■ TASKS FOR THIS EXERCISE:
[1] In the commentary on the "Cancel the Midterms" op-ed, which newspaper published that op-ed?
[2] Transcribe the commentary on the "Cancel the Midterms" op-ed between "By Tim Cavanaugh" and "something so shoddy?", inclusive.

By Tim Cavanaugh
Monday, November 03, 2014
What the hell is going on at Duke University that a
professor of public policy, drawing on the hard-won wisdom of a junior, could
write a New York Times op-ed piece that lacks even a junior-high civics-class
familiarity with the U.S. Constitution? And who’s minding the rear gate at the
Grey Lady’s opinion section that the paper would publish something so shoddy?
You’ll be asking yourself these and other questions after
reading “Cancel the Midterms,” a passionate call to return the former (and
future?) British colonies in America to a more kingly state. The piece is by
Duke professor David Schanzer and student Jay Sullivan (2016).
The title of the piece is just clickbait for a piece about
an election that has Democrats trembling, but Schanzer and Sullivan have a
proposal that’s more inane than simply canceling Tuesday’s vote. They want to
eliminate the gross injustice of having members of Congress justify their jobs
every two years. “There was a time,” they write, “when midterm elections made
sense — at our nation’s founding, the Constitution represented a new form of
republican government, and it was important for at least one body of Congress
to be closely accountable to the people. But especially at a time when
Americans’ confidence in the ability of their government to address pressing
concerns is at a record low, two-year House terms no longer make any sense.”
Leave aside the lame and unspecific claim that humanity
has evolved in some fundamental way in a mere 200 years. (You get no credit for
guessing that “hyper-accountability” has been called into being by a magical
threesome of buzzwords: “Twitter,” “video cameras,” and “24-hour cable news.”)
Instead, parse the logic a little: Schanzer and Sullivan are saying that
because voters don’t have enough confidence in their government, they should be
given even less control over it.

■ EXTRACTED INFORMATION:
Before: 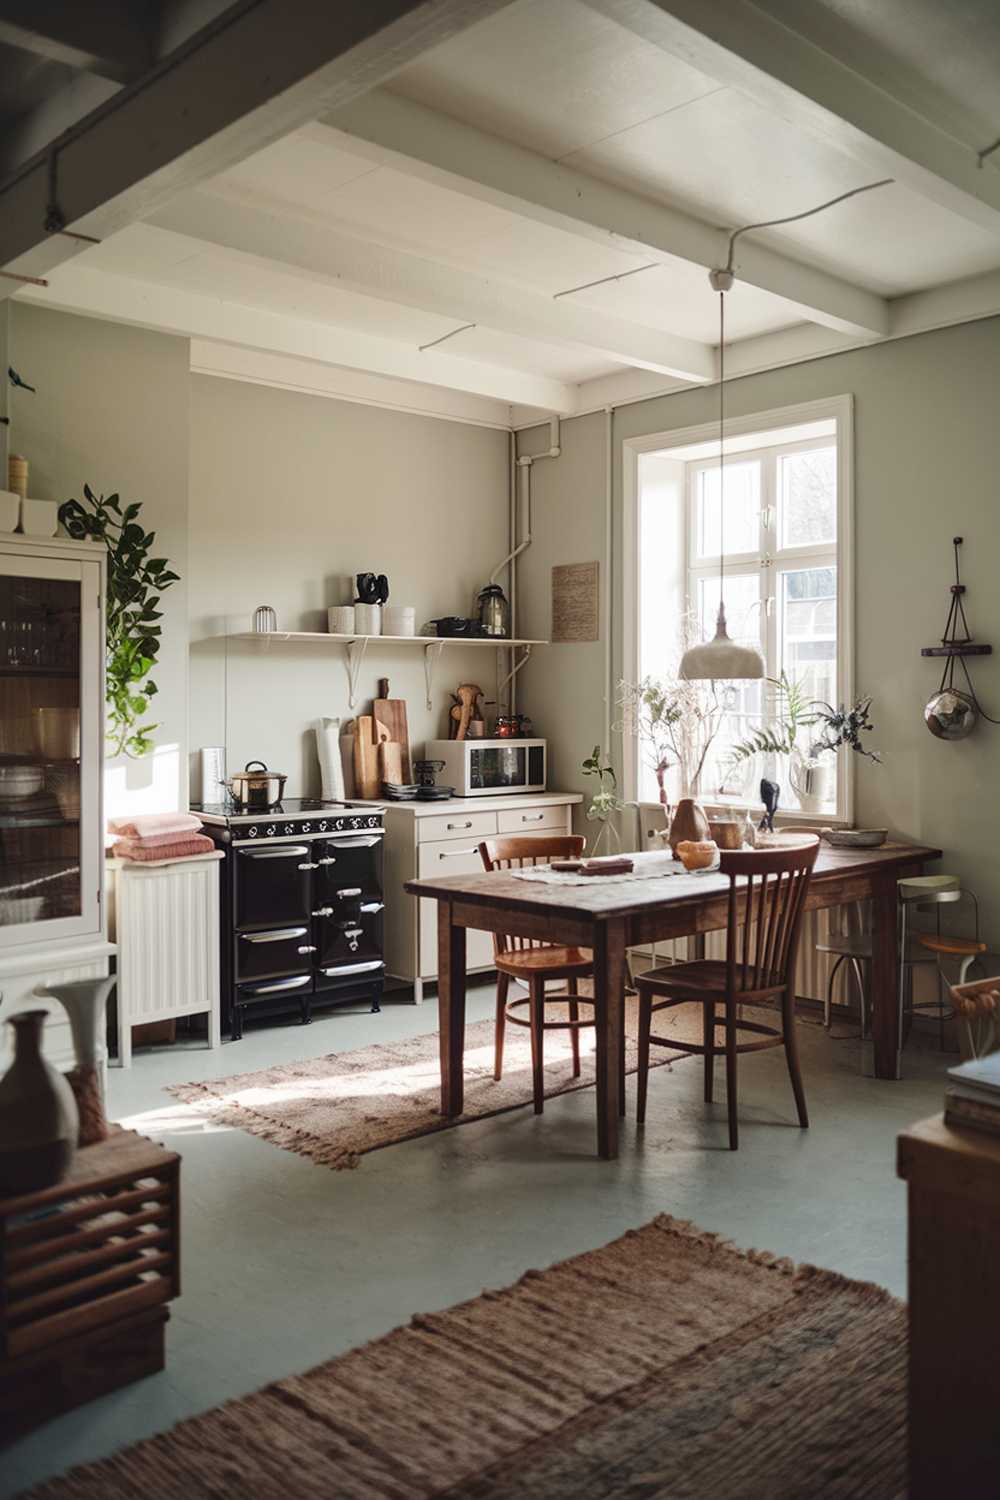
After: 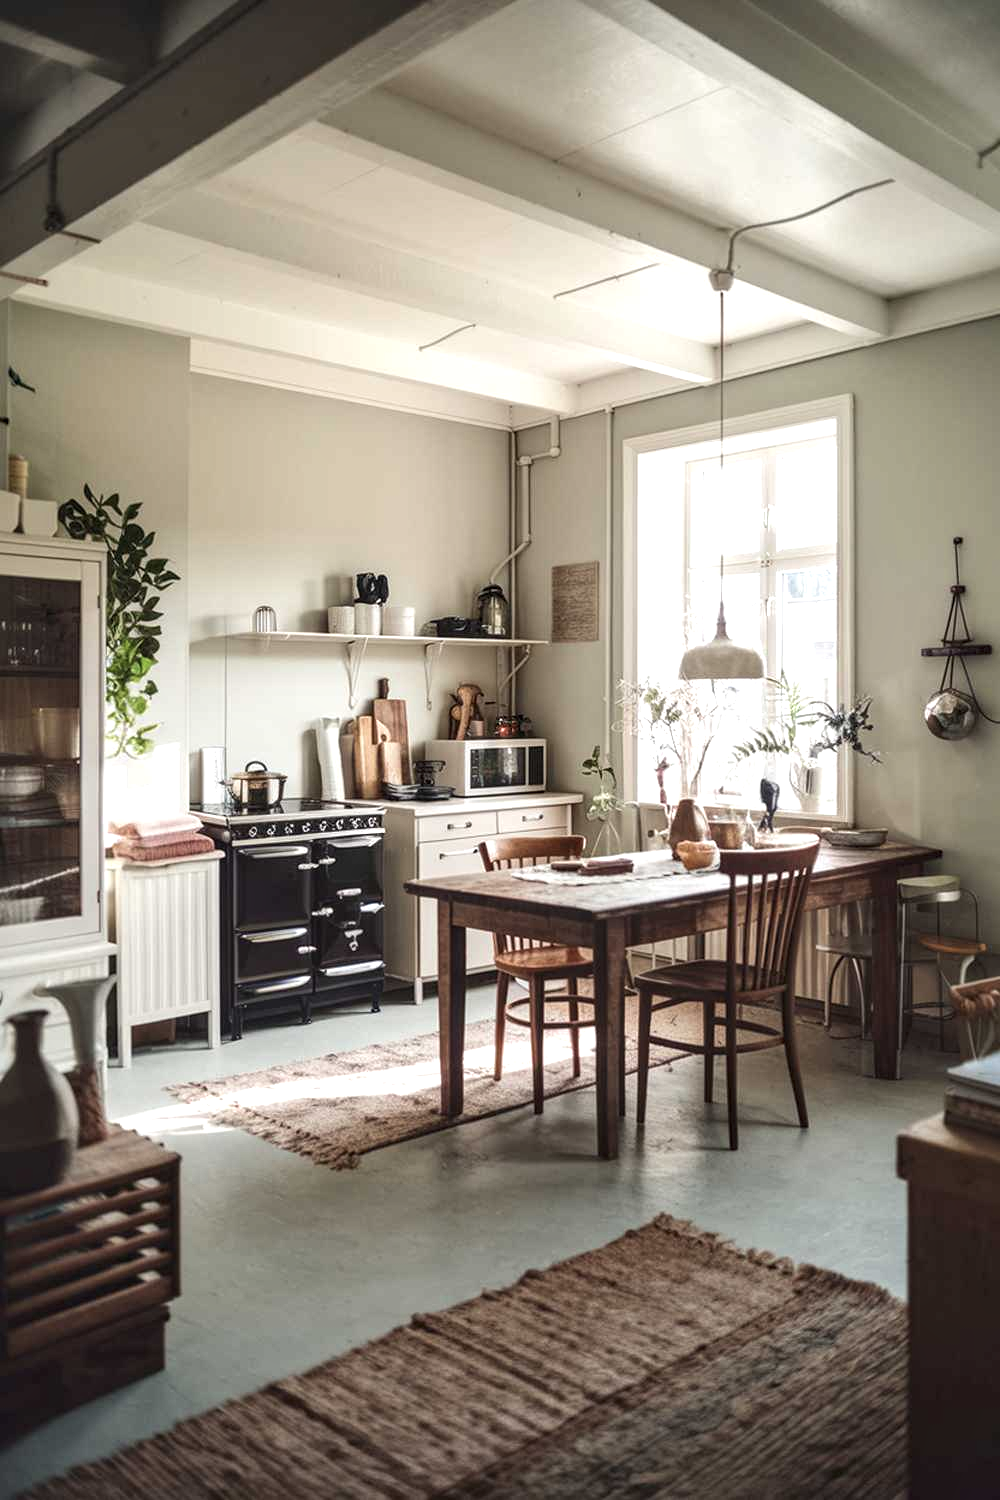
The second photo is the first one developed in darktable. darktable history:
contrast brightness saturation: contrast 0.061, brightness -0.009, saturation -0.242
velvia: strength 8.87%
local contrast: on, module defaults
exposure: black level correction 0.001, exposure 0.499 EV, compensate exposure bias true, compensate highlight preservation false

■ RESPONSES PER TASK:
[1] The New York Times.

[2]
By Tim Cavanaugh
Monday, November 03, 2014
What the hell is going on at Duke University that a
professor of public policy, drawing on the hard-won wisdom of a junior, could
write a New York Times op-ed piece that lacks even a junior-high civics-class
familiarity with the U.S. Constitution? And who’s minding the rear gate at the
Grey Lady’s opinion section that the paper would publish something so shoddy?